Critics of the existing system are concerned the continuation of existing projects runs the risk of companies that exceed their safeguard baselines buying false abatements: their purchased offsets might not actually exist.
While the ACF – which contributed to the exposure of false abatements last year – would rather see offset systems treated as a small part of the government’s carbon reduction effort, it does acknowledge an effective credit scheme has a role to play in reducing greenhouse gas emissions.
Its climate and energy program manager Gavan McFadzean shares Macintosh’s concerns about how the federal government will treat existing ACCU projects, and is wary safeguard reforms may not be enough for Australia to meet its recently legislated emissions reduction target.

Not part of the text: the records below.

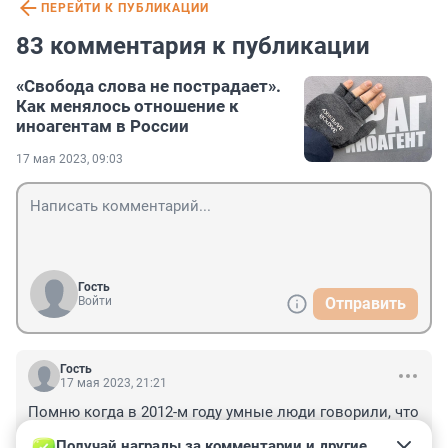
ПЕРЕЙТИ К ПУБЛИКАЦИИ
83 комментария к публикации
«Свобода слова не пострадает».
Как менялось отношение к
иноагентам в России
17 мая 2023, 09:03
Гость
Войти
Отправить
Гость
17 мая 2023, 21:21
Помню когда в 2012-м году умные люди говорили, что 
этим все и закончится, то над ними смеялись и 
Получай награды за комментарии и другие 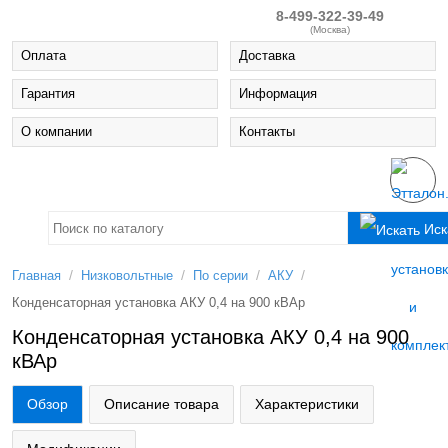
8-499-322-39-49
(Москва)
Оплата
Доставка
Гарантия
Информация
О компании
Контакты
Иск
/
/
/
/
Главная
Низковольтные
По серии
АКУ
Конденсаторная установка АКУ 0,4 на 900 кВАр
Конденсаторная установка АКУ 0,4 на 900
кВАр
Обзор
Описание товара
Характеристики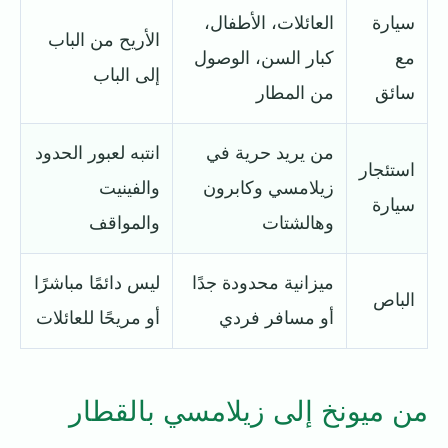
سيارة
العائلات، الأطفال،
الأريح من الباب
مع
كبار السن، الوصول
إلى الباب
سائق
من المطار
من يريد حرية في
انتبه لعبور الحدود
استئجار
زيلامسي وكابرون
والفينيت
سيارة
وهالشتات
والمواقف
ميزانية محدودة جدًا
ليس دائمًا مباشرًا
الباص
أو مسافر فردي
أو مريحًا للعائلات
من ميونخ إلى زيلامسي بالقطار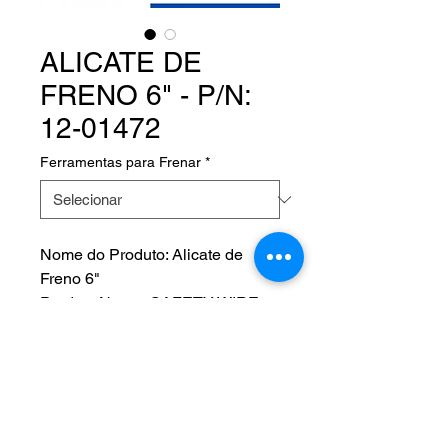
ALICATE DE
FRENO 6" - P/N:
12-01472
Ferramentas para Frenar
*
Nome do Produto: Alicate de
Freno 6"
Product Name: SAFETY WIRE
TWISTERS
Fabricante:
P/N: 12-01472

“We reckon [safeguard reform] is the most important climate policy the government will release this term. It needs to deliver on Australia’s 2030 and 2050 targets and build in increased future ambition,” McFadzean says.
“While the government’s proposed redesign significantly improves on the Coalition’s version of the safeguard mechanism in several respects, it contains some serious flaws, including the decision to allow companies to use unlimited offsets and credits to meet their safeguard mechanism obligations. There’s a risk the safeguard mechanism will not be strong enough for Australia to meet its 43% by 2030 target.”

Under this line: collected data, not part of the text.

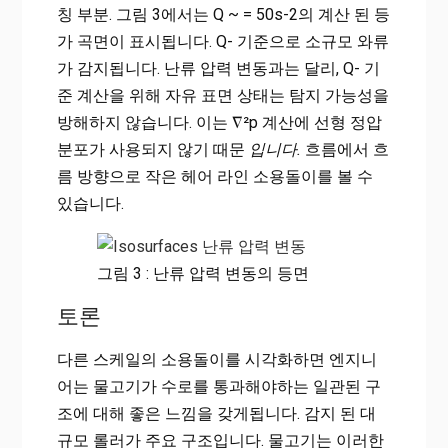
칭 부분. 그림 3에서는 Q ~ = 50s-2의 계산 된 등
가 곡면이 표시됩니다. Q- 기준으로 소규모 와류
가 감지됩니다. 난류 압력 변동과는 달리, Q- 기
준 계산을 위해 자유 표면 상태는 탐지 가능성을
방해하지 않습니다. 이는 ∇²p 계산에 선형 정압
분포가 사용되지 않기 때문
입니다.
흐름에서 흐
름 방향으로 작은 헤어 라인 소용돌이를 볼 수
있습니다.
그림 3 : 난류 압력 변동의 등면
토론
다른 스케일의 소용돌이를 시각화하면 엔지니
어는 물고기가 수로를 통과해야하는 일관된 구
조에 대해 좋은 느낌을 갖게됩니다. 감지 된 대
규모 롤러가 주요 구조입니다. 물고기는 이러한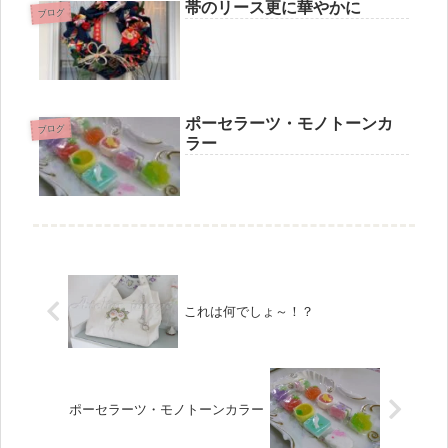
帯のリース更に華やかに
ブログ
ポーセラーツ・モノトーンカ
ブログ
ラー
これは何でしょ～！？
ポーセラーツ・モノトーンカラー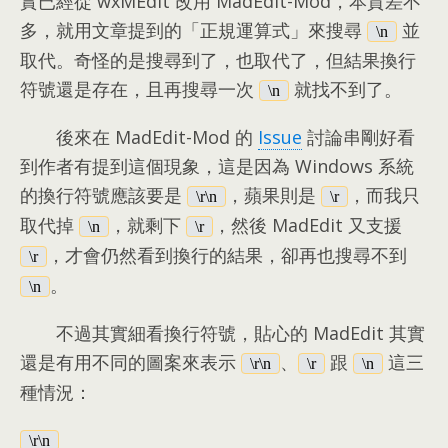
實已經從 wxMEdit 改用 MadEdit-Mod
，
本質差不
多
，
就用文章提到的「正規運算式」來搜尋
並
\n
取代
。
奇怪的是搜尋到了
，
也取代了
，
但結果換行
符號還是存在
，
且再搜尋一次
就找不到了
。
\n
後來在 MadEdit-Mod 的
Issue
討論串剛好看
到作者有提到這個現象
，
這是因為 Windows 系統
的換行符號應該要是
，
蘋果則是
，
而我只
\r\n
\r
取代掉
，
就剩下
，
然後 MadEdit 又支援
\n
\r
，
才會仍然看到換行的結果
，
卻再也搜尋不到
\r
。
\n
不過其實細看換行符號
，
貼心的 MadEdit 其實
還是有用不同的圖案來表示
、
跟
這三
\r\n
\r
\n
種情況
：
\r\n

In contrast the Australian Industry Group’s CEO Innes Willox has welcomed the safeguard proposals from government.
“A core part of Australia’s climate balancing act is to build our competitiveness for the net zero emissions world that is coming without undermining our competitiveness in the messily transitioning world we operate in today,” Willox said in a statement. “The Government’s initial measures to help trade exposed facilities invest in their future and to moderate their potential costs will be helpful.”
Australia should aspire to better credits
Despite his criticisms of the existing scheme, Macintosh is hopeful the federal government will go further than the Chubb Review and reform the rules for existing ACCU projects.

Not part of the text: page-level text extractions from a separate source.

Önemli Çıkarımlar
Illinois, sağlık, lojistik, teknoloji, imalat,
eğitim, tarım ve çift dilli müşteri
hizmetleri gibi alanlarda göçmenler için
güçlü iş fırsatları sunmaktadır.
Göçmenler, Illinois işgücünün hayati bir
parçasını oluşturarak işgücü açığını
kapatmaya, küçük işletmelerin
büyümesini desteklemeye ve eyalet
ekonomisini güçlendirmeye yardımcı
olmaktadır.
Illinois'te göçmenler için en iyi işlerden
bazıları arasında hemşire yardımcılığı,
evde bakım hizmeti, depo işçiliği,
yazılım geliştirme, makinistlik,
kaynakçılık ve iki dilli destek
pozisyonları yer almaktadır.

“[Credits] absolutely can be [a good way to reduce carbon emissions] with a well-designed, well-administered scheme,” he says.
“But at the moment we don’t have that, and unfortunately the recommendations that have been made… don’t solve the major problem with the very large number of existing projects that have low integrity, and are generating large numbers of low integrity credits.
“I really hope that not only do we see some of the governance reforms that the review has recommended, implemented, but also that the government takes further steps to make sure the problems with existing private projects are fixed.”
The federal government will need to legislate its reforms, and the Greens – which hold the balance of power in the Senate – have indicated they will push the government to block new fossil fuel builds in their negotiations.
In the meantime, Macintosh says the public can look toward to how quickly the government overhauls the credit and safeguard systems as an indicator of their progress to reduce greenhouse gas emissions.
“It’s implementing what they put forward in the safeguard mechanism and then fixing the problems with the offsets.
“They have put forward a very good policy in the safeguard mechanism.
“The biggest hole in it, is the integrity of this carbon credit scheme. Fix that and you’re away.”